Tuesday, January 13, 2015
Virginia coach Joanne Boyle -- officially a mom
Too often press conferences and interviews turn into cliche song-and-dances that offer almost nothing we didn't already know, let alone anything personal. But what I've always loved about talking to people and sharing their stories is sitting down for a genuine conversation with someone who isn't shy about allowing you to peek behind the curtain.
I had never met Virginia coach Joanne Boyle before I went to Charlottesville to talk with her about the excruciatingly long wait to realize a dream she first had as a 17-year-old: adopting a child from Africa. You can read the story I wrote for ESPN here, but I can tell you firsthand that I have never seen someone radiate with happiness as Boyle did when she spoke of being mom to nearly 3-year-old Ngoty.

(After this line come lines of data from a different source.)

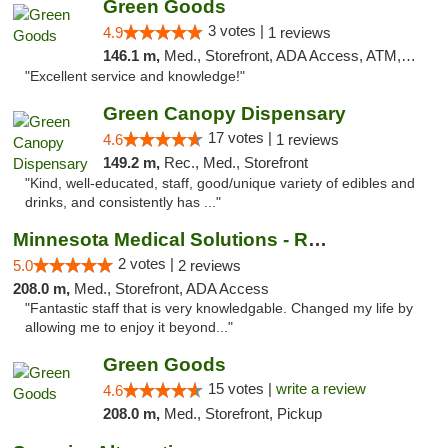
Green Goods
3 votes |
4.9
1 reviews
146.1 m,
Med., Storefront, ADA Access, ATM, Pickup
"Excellent service and knowledge!"
Green Canopy Dispensary
17 votes |
4.6
1 reviews
149.2 m,
Rec., Med., Storefront
"Kind, well-educated, staff, good/unique variety of edibles and
drinks, and consistently has ..."
Minnesota Medical Solutions - Rochester
2 votes |
5.0
2 reviews
208.0 m,
Med., Storefront, ADA Access
"Fantastic staff that is very knowledgable. Changed my life by
allowing me to enjoy it beyond..."
Green Goods
15 votes |
write a review
4.6
208.0 m,
Med., Storefront, Pickup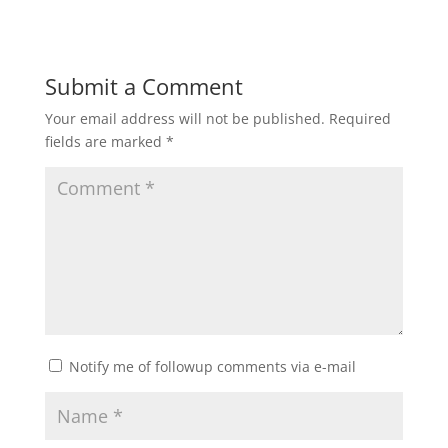
Submit a Comment
Your email address will not be published.
Required
fields are marked
*
Notify me of followup comments via e-mail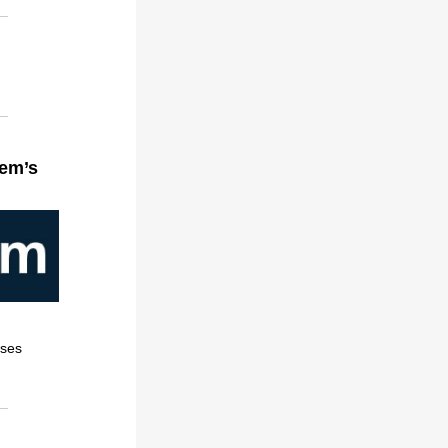
gem’s
sses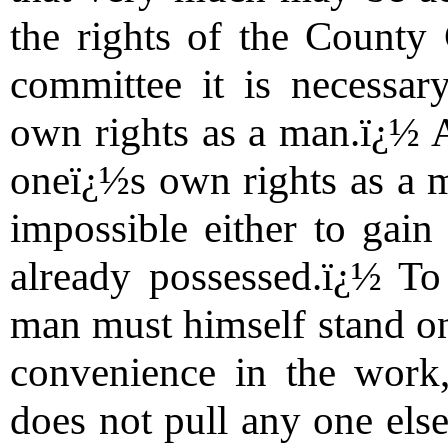
the rights of the County 
committee it is necessar
own rights as a man.ï¿½ 
oneï¿½s own rights as a ma
impossible either to gain
already possessed.ï¿½ To 
man must himself stand on 
convenience in the work
does not pull any one else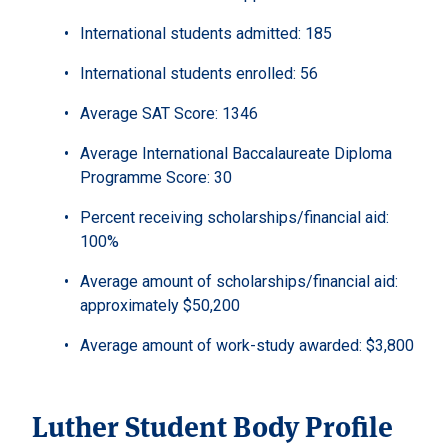
International students admitted: 185
International students enrolled: 56
Average SAT Score: 1346
Average International Baccalaureate Diploma
Programme Score: 30
Percent receiving scholarships/financial aid:
100%
Average amount of scholarships/financial aid:
approximately $50,200
Average amount of work-study awarded: $3,800
Luther Student Body Profile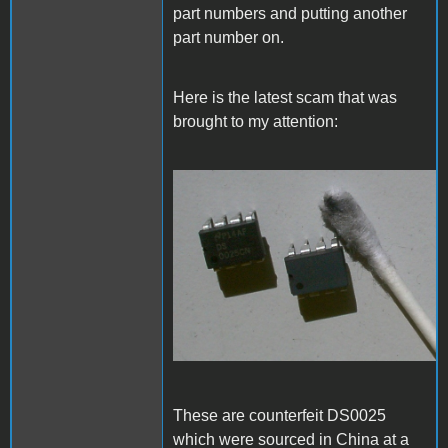
part numbers and putting another
part number on.
Here is the latest scam that was
brought to my attention:
Fake_DS0025.JPG
These are counterfeit DS0025
which were sourced in China at a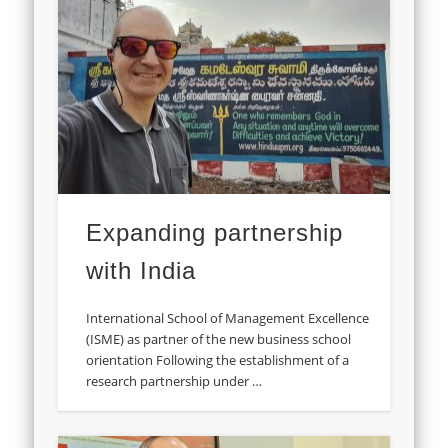
Expanding partnership
with India
International School of Management Excellence
(ISME) as partner of the new business school
orientation Following the establishment of a
research partnership under …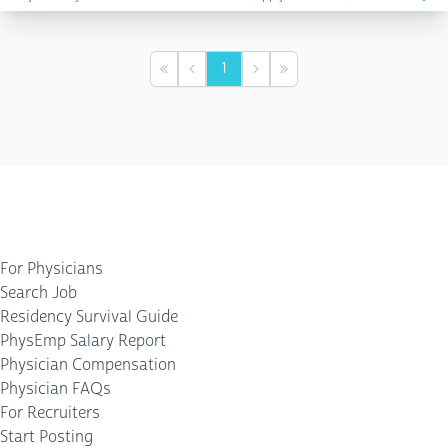
1
First
Previous
Next
Last
For Physicians
Search Job
Residency Survival Guide
PhysEmp Salary Report
Physician Compensation
Physician FAQs
For Recruiters
Start Posting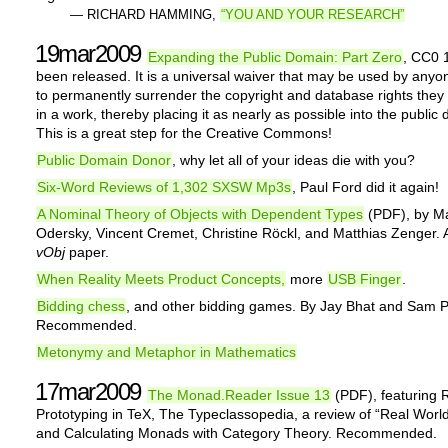
— RICHARD HAMMING,
“YOU AND YOUR RESEARCH”
19mar2009
Expanding the Public Domain: Part Zero
, CC0 
been released. It is a universal waiver that may be used by anyo
to permanently surrender the copyright and database rights the
in a work, thereby placing it as nearly as possible into the public
This is a great step for the Creative Commons!
Public Domain Donor
, why let all of your ideas die with you?
Six-Word Reviews of 1,302 SXSW Mp3s
, Paul Ford did it again!
A Nominal Theory of Objects with Dependent Types
(PDF), by Ma
Odersky, Vincent Cremet, Christine Röckl, and Matthias Zenger. A
vObj
paper.
When Reality Meets Product Concepts,
more
USB Finger
.
Bidding chess
, and other bidding games. By Jay Bhat and Sam 
Recommended.
Metonymy and Metaphor in Mathematics
17mar2009
The Monad.Reader Issue 13
(PDF), featuring 
Prototyping in TeX, The Typeclassopedia, a review of “Real World
and Calculating Monads with Category Theory. Recommended.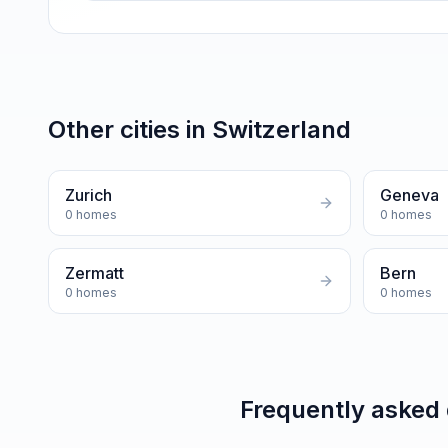
Other cities in
Switzerland
Zurich
Geneva
0
homes
0
homes
Zermatt
Bern
0
homes
0
homes
Frequently asked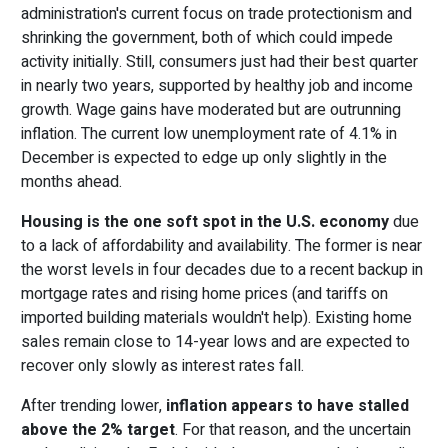
administration's current focus on trade protectionism and
shrinking the government, both of which could impede
activity initially. Still, consumers just had their best quarter
in nearly two years, supported by healthy job and income
growth. Wage gains have moderated but are outrunning
inflation. The current low unemployment rate of 4.1% in
December is expected to edge up only slightly in the
months ahead.
Housing is the one soft spot in the U.S. economy
due
to a lack of affordability and availability. The former is near
the worst levels in four decades due to a recent backup in
mortgage rates and rising home prices (and tariffs on
imported building materials wouldn't help). Existing home
sales remain close to 14-year lows and are expected to
recover only slowly as interest rates fall.
After trending lower,
inflation appears to have stalled
above the 2% target
. For that reason, and the uncertain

"When I went to visit her the first time, I said, 'This is my life now. Now how do I get her out of here?' " Boyle said.
Boyle showed me pictures and told me stories about the remote village in Senegal that she visited any time she could spare four days off in a row. Many of the photos showed dismal, drab surroundings, particularly of the orphanage where Ngoty spent most of her first three years. The walls had no colorful pictures. There were no toys or electronic devices, and often no electricity, though the orphanage has it intermittently now because of Boyle's generosity. The twin beds looked dilapidated; the mattresses so flimsy. It was hard to envision anyone sleeping on them, let alone four to five to a bed sideways. The bathroom was a hole in the ground; the shower was a bucket. The outdoors pictures showed a village where underfed animals roamed in a heat so imposing Boyle said it was like breathing in a heater.
But more of the pictures were of smiles -- giving workers in the orphanage, generous locals who treated the children as their own, and gleeful children, laughing, dancing children, including Ngoty herself. As Boyle explains it, the children have each other, and their friendships form without easily.
"The kids make up their own games," Boyle said. "They figure out how to play with each other. Everything is interactive -- the songs the girls sing, hide-and-seek. They communicate through their play. I try not to give Ngoty my Ipad too much because I want her to retain that."
Boyle painted a picture of Christmas morning for me -- which was two days after she and Ngoty arrived in the United States. Mom and daughter came downstairs slowly, Ngoty quickly spotting the Mickey Mouse chair for her. In fact, everything became hers -- even the gifts Boyle had wrapped for her mother, Joan.
"She delighted in unwrapping everything as any 2-year-old would," Boyle said.
Boyle has dozens of Christmas mornings to look forward to now -- along with birthday parties, field trips, coloring affixed to the fridge -- all the magic of parenthood made even more special given how long she waited to officially become Ngoty's mom. You wonder how she will juggle all that with being head coach of Virginia, but you know after talking to Boyle that this is a woman, who, when determined, will make it work no matter the hardship, or in this case, no matter the lack of sleep.
"Just as working moms do, I will manage," she promises.
As moms, we all anticipate the precious times, but too often, they become so easy to forget as we grow older and become exasperated given all the havoc both toddlers and teenagers can bring. While all of it doesn't promise to be roses for Boyle, I have the sense that she will savor every day with Ngoty. There will be memories, of course, but there will also be moments. I don't imagine Boyle overlooking any of them.